# [Your goal]
Go through the data and tally the lines that include "this". The reply is that number alone.

........

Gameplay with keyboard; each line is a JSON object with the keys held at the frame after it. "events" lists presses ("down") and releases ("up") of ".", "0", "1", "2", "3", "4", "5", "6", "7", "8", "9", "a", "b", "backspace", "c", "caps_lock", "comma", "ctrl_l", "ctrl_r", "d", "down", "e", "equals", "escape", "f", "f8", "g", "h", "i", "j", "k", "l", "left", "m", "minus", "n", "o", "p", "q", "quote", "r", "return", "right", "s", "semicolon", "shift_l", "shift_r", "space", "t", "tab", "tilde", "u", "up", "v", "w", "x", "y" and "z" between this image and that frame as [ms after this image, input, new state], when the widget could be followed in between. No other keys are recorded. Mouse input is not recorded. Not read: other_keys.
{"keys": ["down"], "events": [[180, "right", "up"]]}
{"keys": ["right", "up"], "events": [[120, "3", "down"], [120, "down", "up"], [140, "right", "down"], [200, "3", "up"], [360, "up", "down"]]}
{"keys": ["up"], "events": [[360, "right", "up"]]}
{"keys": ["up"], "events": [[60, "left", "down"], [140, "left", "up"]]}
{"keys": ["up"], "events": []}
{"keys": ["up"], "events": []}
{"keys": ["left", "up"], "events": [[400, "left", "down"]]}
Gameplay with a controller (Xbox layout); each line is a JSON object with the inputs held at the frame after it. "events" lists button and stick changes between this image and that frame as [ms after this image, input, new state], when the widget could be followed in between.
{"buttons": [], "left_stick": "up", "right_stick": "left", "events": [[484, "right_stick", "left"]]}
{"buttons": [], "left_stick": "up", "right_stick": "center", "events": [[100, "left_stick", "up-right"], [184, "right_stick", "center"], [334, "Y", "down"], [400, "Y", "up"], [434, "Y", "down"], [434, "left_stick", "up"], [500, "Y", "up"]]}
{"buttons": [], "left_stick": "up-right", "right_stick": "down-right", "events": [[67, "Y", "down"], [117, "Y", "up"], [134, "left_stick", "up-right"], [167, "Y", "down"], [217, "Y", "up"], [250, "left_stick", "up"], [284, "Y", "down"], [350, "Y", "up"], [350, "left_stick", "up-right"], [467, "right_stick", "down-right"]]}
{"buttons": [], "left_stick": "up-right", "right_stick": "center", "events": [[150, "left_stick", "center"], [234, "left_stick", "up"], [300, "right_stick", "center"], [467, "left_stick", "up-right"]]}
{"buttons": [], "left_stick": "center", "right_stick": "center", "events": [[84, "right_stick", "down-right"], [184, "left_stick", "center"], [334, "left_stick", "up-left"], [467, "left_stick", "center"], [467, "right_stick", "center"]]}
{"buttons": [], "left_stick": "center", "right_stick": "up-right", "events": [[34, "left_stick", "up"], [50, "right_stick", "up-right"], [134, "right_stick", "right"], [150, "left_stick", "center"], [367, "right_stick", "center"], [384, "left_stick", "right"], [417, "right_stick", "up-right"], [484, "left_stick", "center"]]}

........

# [Task output]
2